* TASK TO CARRY OUT
Going through the data below, please show each line containing the string "screening".

* EXTRACTED MATERIAL
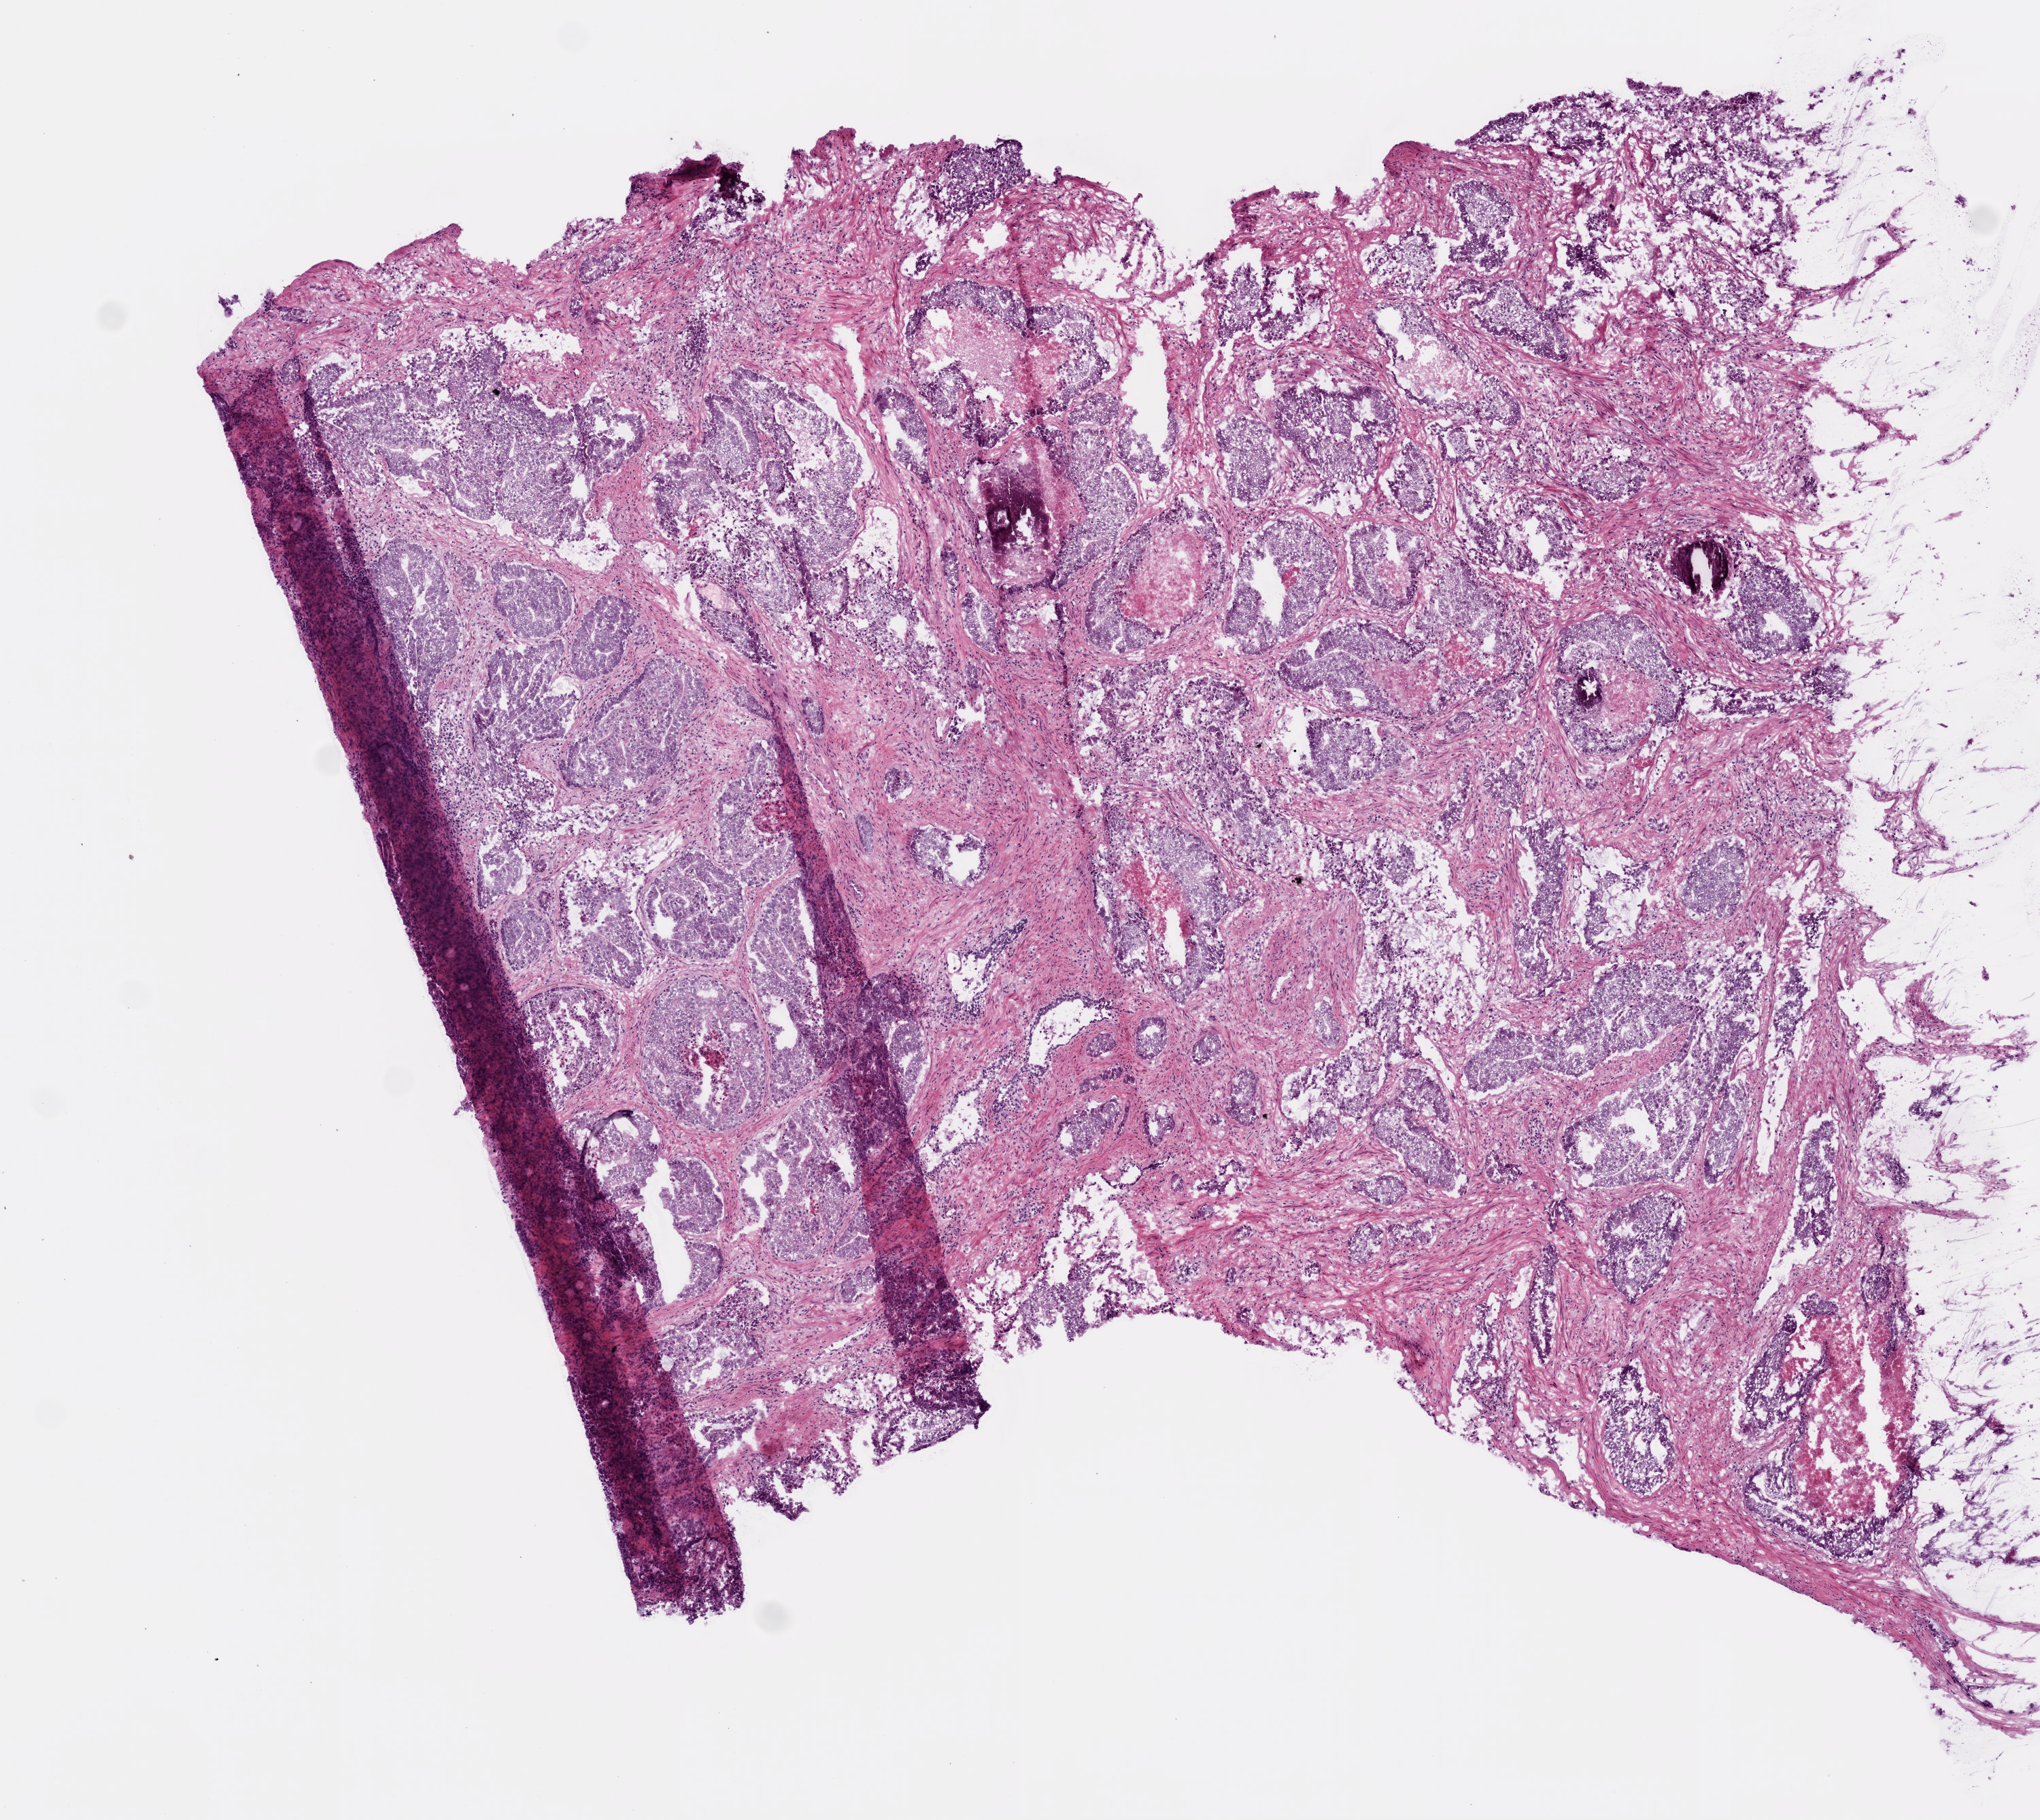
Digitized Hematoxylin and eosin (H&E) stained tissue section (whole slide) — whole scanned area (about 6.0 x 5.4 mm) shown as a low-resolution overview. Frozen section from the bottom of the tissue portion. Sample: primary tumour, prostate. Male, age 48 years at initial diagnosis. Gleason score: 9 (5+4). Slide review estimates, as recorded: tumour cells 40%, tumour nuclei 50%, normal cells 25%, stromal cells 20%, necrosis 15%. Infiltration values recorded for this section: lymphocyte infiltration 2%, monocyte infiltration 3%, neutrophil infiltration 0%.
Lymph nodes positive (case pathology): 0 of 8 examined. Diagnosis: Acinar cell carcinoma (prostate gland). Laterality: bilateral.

==

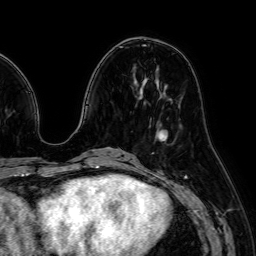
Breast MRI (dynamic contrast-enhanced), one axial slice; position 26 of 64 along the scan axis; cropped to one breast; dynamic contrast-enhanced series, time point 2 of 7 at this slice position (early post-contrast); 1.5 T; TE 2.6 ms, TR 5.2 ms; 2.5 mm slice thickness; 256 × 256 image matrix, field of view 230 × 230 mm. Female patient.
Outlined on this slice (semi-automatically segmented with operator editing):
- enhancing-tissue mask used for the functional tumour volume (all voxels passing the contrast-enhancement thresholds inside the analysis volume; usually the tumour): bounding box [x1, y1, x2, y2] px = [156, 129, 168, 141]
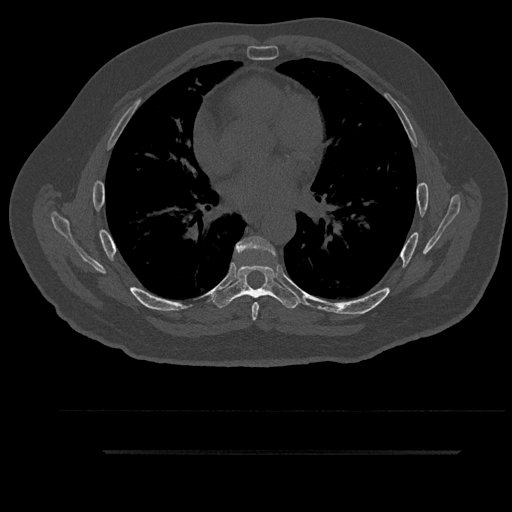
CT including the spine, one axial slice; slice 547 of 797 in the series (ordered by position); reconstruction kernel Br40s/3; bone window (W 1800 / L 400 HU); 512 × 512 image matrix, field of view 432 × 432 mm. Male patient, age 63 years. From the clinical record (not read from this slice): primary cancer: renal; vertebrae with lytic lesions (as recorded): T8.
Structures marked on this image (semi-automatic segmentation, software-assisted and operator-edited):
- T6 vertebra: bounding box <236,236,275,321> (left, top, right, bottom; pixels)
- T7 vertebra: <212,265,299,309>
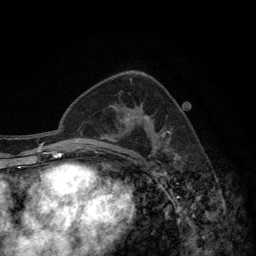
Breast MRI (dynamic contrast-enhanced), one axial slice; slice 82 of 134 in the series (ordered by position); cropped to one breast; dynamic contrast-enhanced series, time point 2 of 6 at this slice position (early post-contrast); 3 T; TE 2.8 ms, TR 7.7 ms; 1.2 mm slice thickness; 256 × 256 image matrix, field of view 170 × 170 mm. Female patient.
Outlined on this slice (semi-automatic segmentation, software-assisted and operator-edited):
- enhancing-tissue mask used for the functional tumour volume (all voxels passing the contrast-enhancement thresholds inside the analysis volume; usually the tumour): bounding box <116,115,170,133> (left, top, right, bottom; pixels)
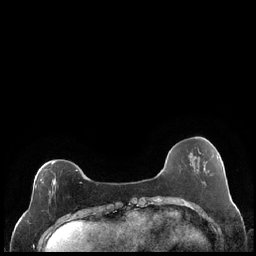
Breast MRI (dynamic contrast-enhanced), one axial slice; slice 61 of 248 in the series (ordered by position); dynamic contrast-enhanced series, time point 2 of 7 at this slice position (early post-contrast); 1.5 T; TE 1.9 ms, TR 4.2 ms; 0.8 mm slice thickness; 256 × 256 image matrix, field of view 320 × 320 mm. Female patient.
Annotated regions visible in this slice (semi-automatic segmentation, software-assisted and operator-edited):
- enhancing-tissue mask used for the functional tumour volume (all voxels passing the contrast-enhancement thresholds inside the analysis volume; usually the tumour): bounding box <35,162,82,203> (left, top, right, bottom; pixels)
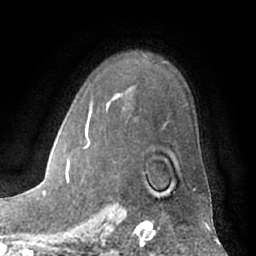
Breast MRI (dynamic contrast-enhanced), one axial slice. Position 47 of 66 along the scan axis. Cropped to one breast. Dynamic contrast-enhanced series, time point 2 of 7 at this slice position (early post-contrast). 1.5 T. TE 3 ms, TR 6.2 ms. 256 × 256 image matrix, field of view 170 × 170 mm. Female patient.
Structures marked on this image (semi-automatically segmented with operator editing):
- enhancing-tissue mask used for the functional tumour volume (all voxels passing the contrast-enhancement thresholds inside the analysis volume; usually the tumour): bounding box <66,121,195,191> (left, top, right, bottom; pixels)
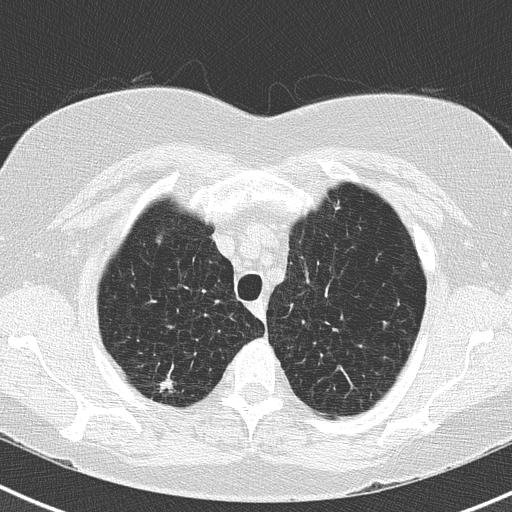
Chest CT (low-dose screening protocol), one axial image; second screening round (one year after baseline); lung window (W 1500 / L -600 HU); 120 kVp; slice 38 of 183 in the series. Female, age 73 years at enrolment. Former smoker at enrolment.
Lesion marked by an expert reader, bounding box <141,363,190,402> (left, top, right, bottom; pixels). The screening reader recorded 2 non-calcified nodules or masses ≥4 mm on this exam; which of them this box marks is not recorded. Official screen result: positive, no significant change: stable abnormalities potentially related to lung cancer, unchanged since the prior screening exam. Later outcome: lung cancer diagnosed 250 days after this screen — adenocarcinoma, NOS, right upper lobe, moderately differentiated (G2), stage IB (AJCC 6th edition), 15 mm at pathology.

* RESPONSE TO THE TASK
Chest CT (low-dose screening protocol), one axial image; second screening round (one year after baseline); lung window (W 1500 / L -600 HU); 120 kVp; slice 38 of 183 in the series. Female, age 73 years at enrolment. Former smoker at enrolment.
Lesion marked by an expert reader, bounding box <141,363,190,402> (left, top, right, bottom; pixels). The screening reader recorded 2 non-calcified nodules or masses ≥4 mm on this exam; which of them this box marks is not recorded. Official screen result: positive, no significant change: stable abnormalities potentially related to lung cancer, unchanged since the prior screening exam. Later outcome: lung cancer diagnosed 250 days after this screen — adenocarcinoma, NOS, right upper lobe, moderately differentiated (G2), stage IB (AJCC 6th edition), 15 mm at pathology.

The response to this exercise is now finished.